» Nie mar 09, 2025 14:51
Re: Koty z Hucianego Grodu cd.
One mnie znają, nawet myślałam, że dadzą się złapać na ręce, jak np.Bąbel. Z Łapkiem i Nosią poszło szybciej, ale te koty pozbawione są agresji, rządzi nimi strach i tyle. Wystarczy trochę cierpliwości. Po kościele wstąpiłam do Buni i Uszki. Mała nic jeszcze nie zjadła, ale było siusiu w kuwecie.Wzięłam ją na ręce i ponosiłam po mieszkaniu, ale nie za długo, bo kotka się denerwowała, czułam to. Wszystko powoli, nie nerwowo. Wydaje mi się, że koty czują, że się ich nie boję, że je lubię i naprawdę wiele rzeczy mogę koło nich zrobić. Znajomym kotom podcinam pazurki, podaję tabletki i chirurg niepotrzebny.

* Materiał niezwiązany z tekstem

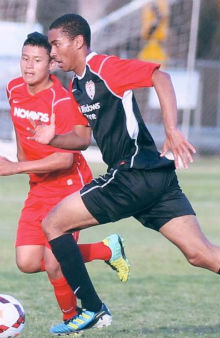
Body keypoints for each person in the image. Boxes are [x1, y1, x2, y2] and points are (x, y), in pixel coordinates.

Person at [28, 14, 220, 335]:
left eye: (56, 44)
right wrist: (53, 139)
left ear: (78, 42)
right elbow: (81, 138)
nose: (52, 52)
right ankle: (92, 307)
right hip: (154, 177)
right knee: (201, 254)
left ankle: (91, 308)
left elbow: (162, 77)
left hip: (132, 173)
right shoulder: (76, 85)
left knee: (53, 223)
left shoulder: (104, 67)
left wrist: (172, 130)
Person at [0, 31, 130, 333]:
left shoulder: (61, 99)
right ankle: (106, 250)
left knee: (54, 258)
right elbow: (22, 131)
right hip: (40, 184)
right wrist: (28, 170)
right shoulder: (13, 88)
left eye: (37, 60)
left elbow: (65, 159)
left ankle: (75, 318)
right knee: (28, 261)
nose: (29, 67)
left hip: (69, 183)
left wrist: (15, 167)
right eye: (24, 58)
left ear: (50, 65)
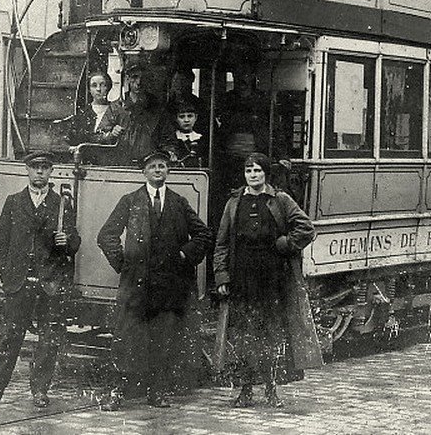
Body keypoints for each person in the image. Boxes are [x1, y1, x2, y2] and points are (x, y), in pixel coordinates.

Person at [96, 150, 214, 409]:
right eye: (152, 166)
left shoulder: (178, 202)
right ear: (144, 172)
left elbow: (204, 235)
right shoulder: (130, 201)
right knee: (127, 340)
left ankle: (157, 392)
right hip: (136, 287)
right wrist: (124, 265)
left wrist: (185, 254)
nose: (158, 170)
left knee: (163, 341)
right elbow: (106, 235)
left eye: (162, 166)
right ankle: (117, 393)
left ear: (168, 171)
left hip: (169, 287)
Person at [212, 153, 323, 409]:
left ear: (265, 174)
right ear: (244, 174)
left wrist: (287, 243)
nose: (253, 175)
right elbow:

Pisałam już o cudnej Milce, wklejałam zdjęcia. To pingwinka o jasnych oczkach, niebieskich? zielonkawych? Trudno powiedzieć, ale są niezwykłe. Kotka codziennie wieczorem, kiedy wracam od Buni odprowadza mnie do domu. To urocze, czasem biorę ją na ręce, poprzytulam i kotce to się podoba. Nie, nie odprowadza mnie do samego domu, dochodzi do ulicy i zawraca do siebie. Ona jest zaopiekowana, dostaje jeść, ale i tak jej coś daję. Ona nie jest zbyt ufna, nie każdemu daje się dotknąć i dobrze.